Actually, since my Titan Xp is so similar to your 1080 Ti, here's what I'm currently using for day-to-day. Maybe a good starting point for you...?
View: https://imgur.com/a/sOzBOGj
 

Phaaze88

Titan
Ambassador
If your 1080 Ti is really dropping off after getting warmed up that, again, points to a card starting to fail.
It's not really warming up at all - gpu core stays under 40C - it's just what I've noticed from games and benchmarks.
Ideally, you don't want Gpu Boost dialing back for anything; the less frequently those limits are hit and the cooler the gpu runs, the better the overall scores and performance end up becoming.
It's all minor stuff, but interesting nonetheless.

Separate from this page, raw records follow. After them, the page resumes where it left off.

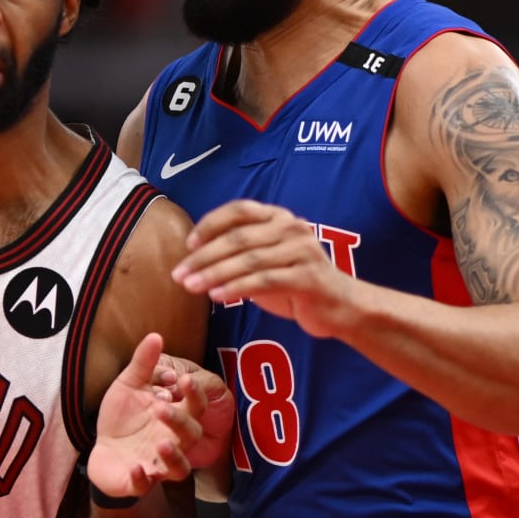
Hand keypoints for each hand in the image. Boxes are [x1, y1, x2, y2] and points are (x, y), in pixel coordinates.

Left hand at [88, 333, 222, 500]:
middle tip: (160, 407)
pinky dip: (141, 479)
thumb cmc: (122, 418)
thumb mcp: (128, 386)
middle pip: (190, 436)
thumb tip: (156, 335)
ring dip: (172, 457)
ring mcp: (156, 464)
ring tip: (161, 443)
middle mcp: (172, 442)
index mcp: (174, 417)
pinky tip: (135, 468)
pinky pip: (145, 485)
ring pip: (178, 468)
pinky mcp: (137, 482)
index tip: (185, 379)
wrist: (103, 450)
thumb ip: (142, 364)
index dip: (194, 394)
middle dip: (179, 422)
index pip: (195, 407)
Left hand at [173, 199, 356, 337]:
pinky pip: (264, 281)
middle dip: (203, 257)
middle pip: (238, 237)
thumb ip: (238, 253)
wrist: (339, 306)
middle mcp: (291, 227)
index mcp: (278, 217)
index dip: (210, 224)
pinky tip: (217, 297)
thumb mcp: (264, 261)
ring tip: (191, 287)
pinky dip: (237, 288)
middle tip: (179, 274)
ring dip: (215, 274)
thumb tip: (193, 259)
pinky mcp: (308, 277)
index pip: (239, 210)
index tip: (188, 245)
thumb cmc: (295, 282)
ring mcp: (302, 250)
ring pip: (249, 260)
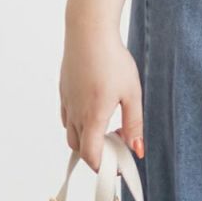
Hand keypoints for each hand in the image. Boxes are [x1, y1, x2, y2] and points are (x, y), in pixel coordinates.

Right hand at [59, 21, 144, 172]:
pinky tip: (96, 110)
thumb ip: (134, 123)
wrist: (89, 33)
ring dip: (88, 139)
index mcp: (93, 117)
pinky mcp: (64, 92)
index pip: (91, 156)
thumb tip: (137, 149)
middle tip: (118, 146)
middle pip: (80, 148)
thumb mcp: (132, 93)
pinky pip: (67, 117)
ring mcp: (67, 102)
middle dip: (98, 154)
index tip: (120, 165)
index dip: (104, 167)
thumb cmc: (113, 60)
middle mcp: (75, 113)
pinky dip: (80, 123)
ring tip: (110, 127)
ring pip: (72, 133)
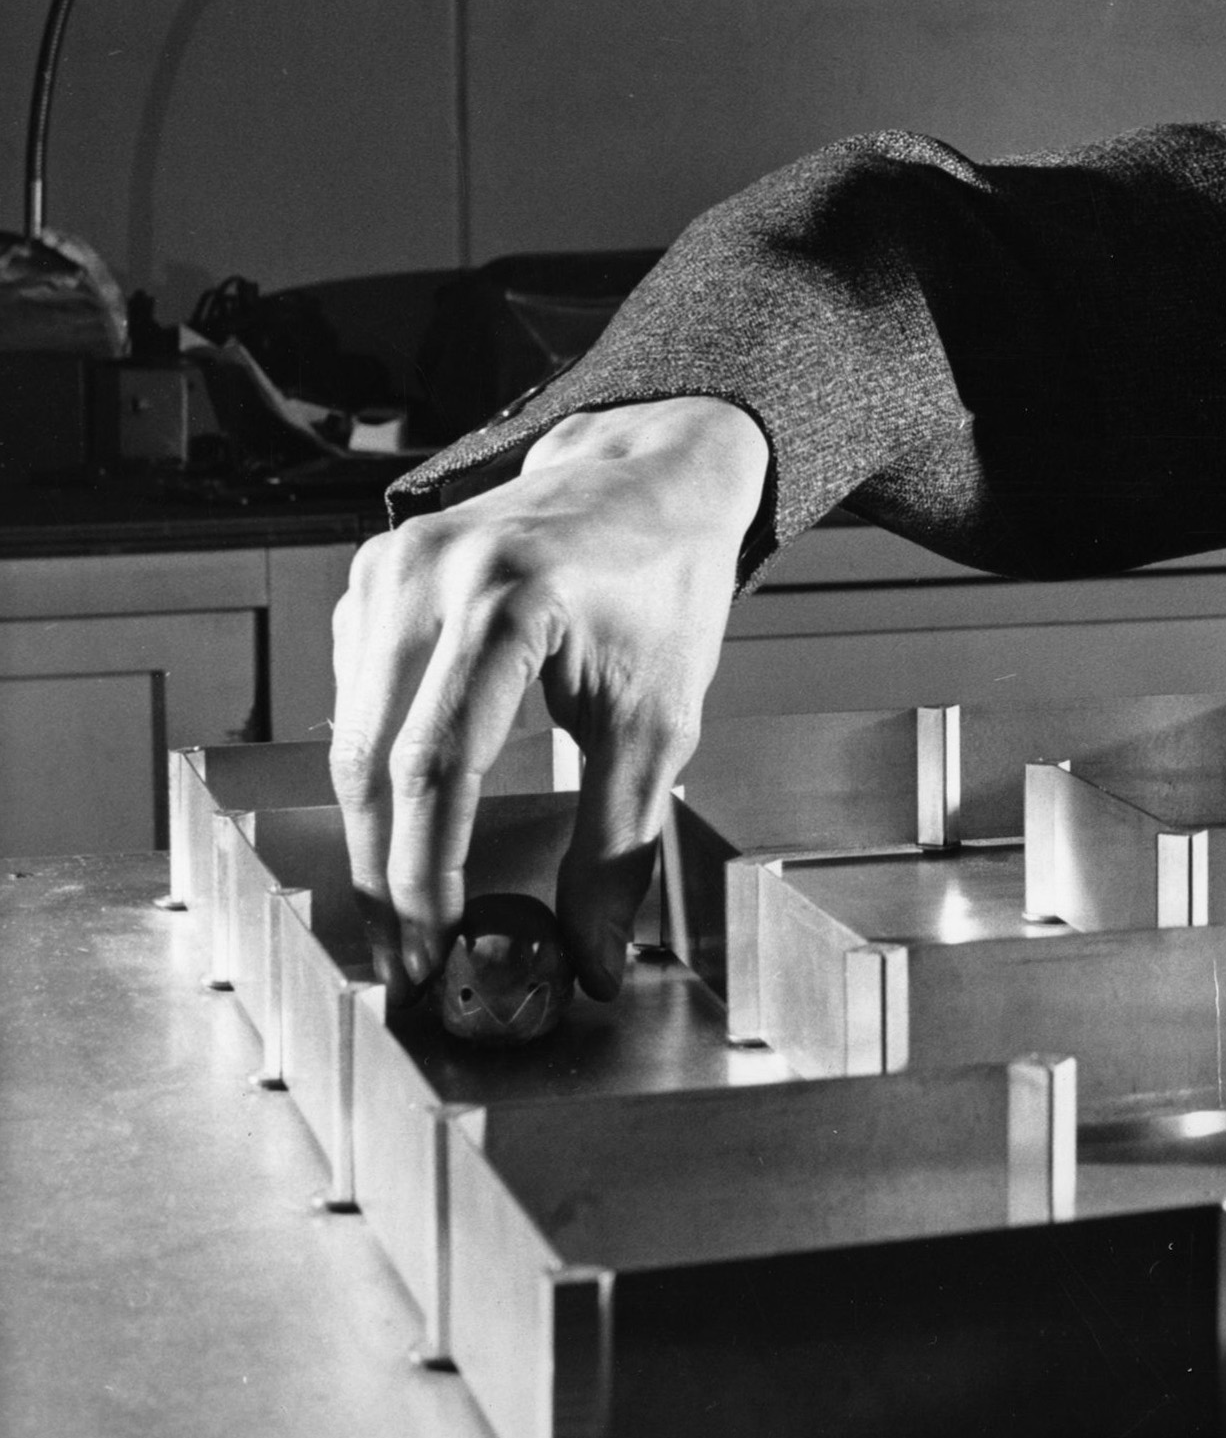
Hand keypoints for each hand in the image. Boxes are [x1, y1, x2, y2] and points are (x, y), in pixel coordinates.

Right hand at [330, 397, 769, 1003]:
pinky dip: (372, 764)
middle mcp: (431, 574)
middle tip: (405, 956)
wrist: (651, 481)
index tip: (430, 951)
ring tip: (408, 907)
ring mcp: (390, 566)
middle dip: (384, 873)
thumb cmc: (664, 587)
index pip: (436, 767)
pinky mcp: (372, 574)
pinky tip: (405, 817)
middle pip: (371, 758)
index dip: (424, 875)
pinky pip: (354, 692)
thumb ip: (620, 840)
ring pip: (348, 732)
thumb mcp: (662, 718)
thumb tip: (594, 955)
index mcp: (509, 601)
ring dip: (371, 829)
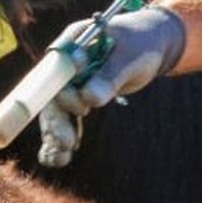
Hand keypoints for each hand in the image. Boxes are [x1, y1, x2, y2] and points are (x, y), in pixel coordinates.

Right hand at [37, 5, 185, 167]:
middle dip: (56, 121)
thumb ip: (111, 75)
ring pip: (55, 111)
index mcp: (72, 43)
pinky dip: (58, 139)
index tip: (81, 108)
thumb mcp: (131, 56)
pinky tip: (57, 159)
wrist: (149, 46)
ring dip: (55, 134)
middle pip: (52, 94)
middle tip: (67, 144)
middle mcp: (65, 64)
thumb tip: (90, 99)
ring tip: (61, 159)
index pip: (55, 69)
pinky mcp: (75, 98)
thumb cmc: (141, 43)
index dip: (60, 91)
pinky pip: (63, 119)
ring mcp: (68, 82)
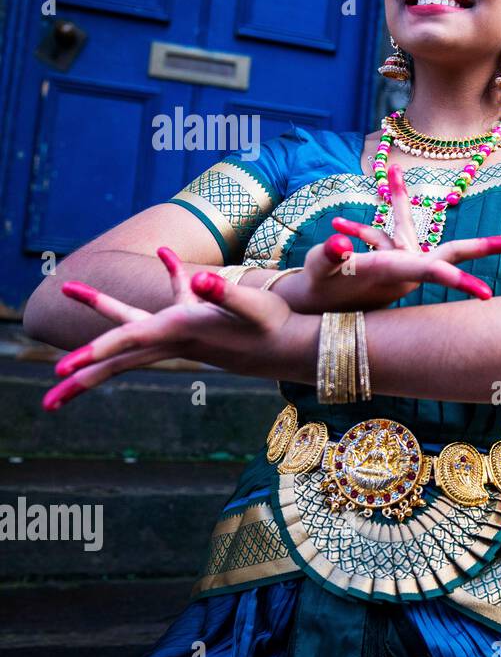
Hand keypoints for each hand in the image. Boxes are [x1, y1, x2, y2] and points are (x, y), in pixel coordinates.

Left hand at [45, 247, 312, 409]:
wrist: (296, 345)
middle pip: (119, 358)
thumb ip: (224, 292)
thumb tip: (202, 277)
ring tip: (70, 286)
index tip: (63, 368)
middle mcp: (175, 338)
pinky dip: (168, 277)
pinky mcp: (198, 323)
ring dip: (102, 310)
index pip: (129, 341)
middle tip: (48, 403)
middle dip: (83, 376)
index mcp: (181, 331)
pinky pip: (170, 301)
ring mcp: (183, 333)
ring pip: (131, 330)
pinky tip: (166, 254)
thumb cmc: (275, 326)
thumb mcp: (252, 305)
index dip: (95, 351)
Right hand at [282, 163, 500, 311]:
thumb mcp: (320, 269)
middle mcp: (405, 268)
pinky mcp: (388, 256)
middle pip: (450, 251)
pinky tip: (346, 218)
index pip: (431, 270)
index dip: (457, 278)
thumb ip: (329, 256)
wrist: (312, 302)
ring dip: (400, 199)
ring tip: (392, 171)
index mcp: (395, 272)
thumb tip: (336, 243)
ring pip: (407, 224)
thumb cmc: (317, 287)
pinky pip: (385, 230)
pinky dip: (368, 220)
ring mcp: (398, 260)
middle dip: (483, 247)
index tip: (485, 293)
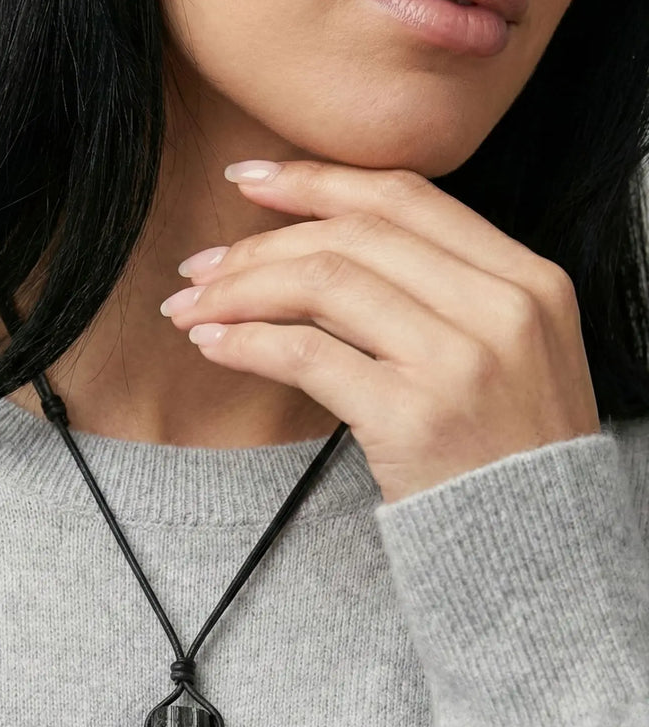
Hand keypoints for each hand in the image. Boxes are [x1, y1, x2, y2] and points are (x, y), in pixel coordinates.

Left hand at [160, 158, 601, 505]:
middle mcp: (501, 307)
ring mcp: (460, 361)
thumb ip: (436, 294)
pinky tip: (214, 346)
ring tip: (191, 307)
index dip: (316, 179)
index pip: (404, 198)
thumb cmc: (504, 451)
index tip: (250, 178)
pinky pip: (308, 355)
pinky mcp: (415, 417)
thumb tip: (315, 253)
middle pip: (353, 236)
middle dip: (259, 244)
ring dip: (240, 290)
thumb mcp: (500, 352)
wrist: (536, 548)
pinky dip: (249, 343)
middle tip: (200, 267)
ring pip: (324, 284)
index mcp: (526, 278)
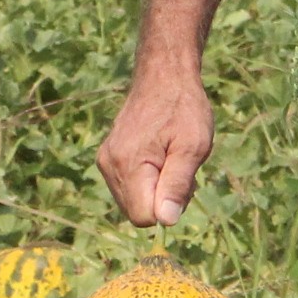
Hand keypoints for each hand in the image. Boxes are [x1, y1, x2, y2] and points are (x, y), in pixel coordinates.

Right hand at [96, 61, 214, 226]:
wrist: (163, 76)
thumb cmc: (183, 108)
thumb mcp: (192, 147)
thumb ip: (177, 185)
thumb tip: (166, 221)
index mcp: (128, 164)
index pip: (144, 218)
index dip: (167, 208)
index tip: (182, 181)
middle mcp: (109, 165)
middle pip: (137, 213)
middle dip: (162, 201)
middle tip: (180, 168)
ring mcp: (106, 161)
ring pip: (133, 202)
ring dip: (156, 191)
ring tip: (171, 160)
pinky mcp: (107, 158)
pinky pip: (129, 188)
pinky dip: (147, 182)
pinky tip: (160, 158)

1080Ti FE, Gaming OC, and Titan Xp all have the same max power limit of 300w... if I had a bit more power budget to work with, I likely could push it a bit more. Oh well.

Actually, since my Titan Xp is so similar to your 1080 Ti, here's what I'm currently using for day-to-day. Maybe a good starting point for you...?
View: https://imgur.com/a/sOzBOGj
Nay, that's an even higher core clock than what I had applied before(+75). I observed the card running into the power limit and throttle back more frequently - compared to stock - so for a time, I left it at stock... it can be improved, so I'm working on that.
 
GPU failure isn't always 'thermal' failure. Your card could failing due to GPU core trace issues, electron migration at poor solder points, the list goes on. There's a whole host of issues that can cause failure that aren't directly thermal issues.

There are so many posts, even here on Tom's, where people are convinced that their card isn't failing because thermals are low, or at least in check. Thermals are only one part of the GPU failure/OCing picture.
 
I was referring to your original issue that prompted this whole thread. If you don't OC up to where it was before you'll never know if it really was the PSU or GPU that was the issue (failing).

Anywho. At least you have it stable now - that's the most important part.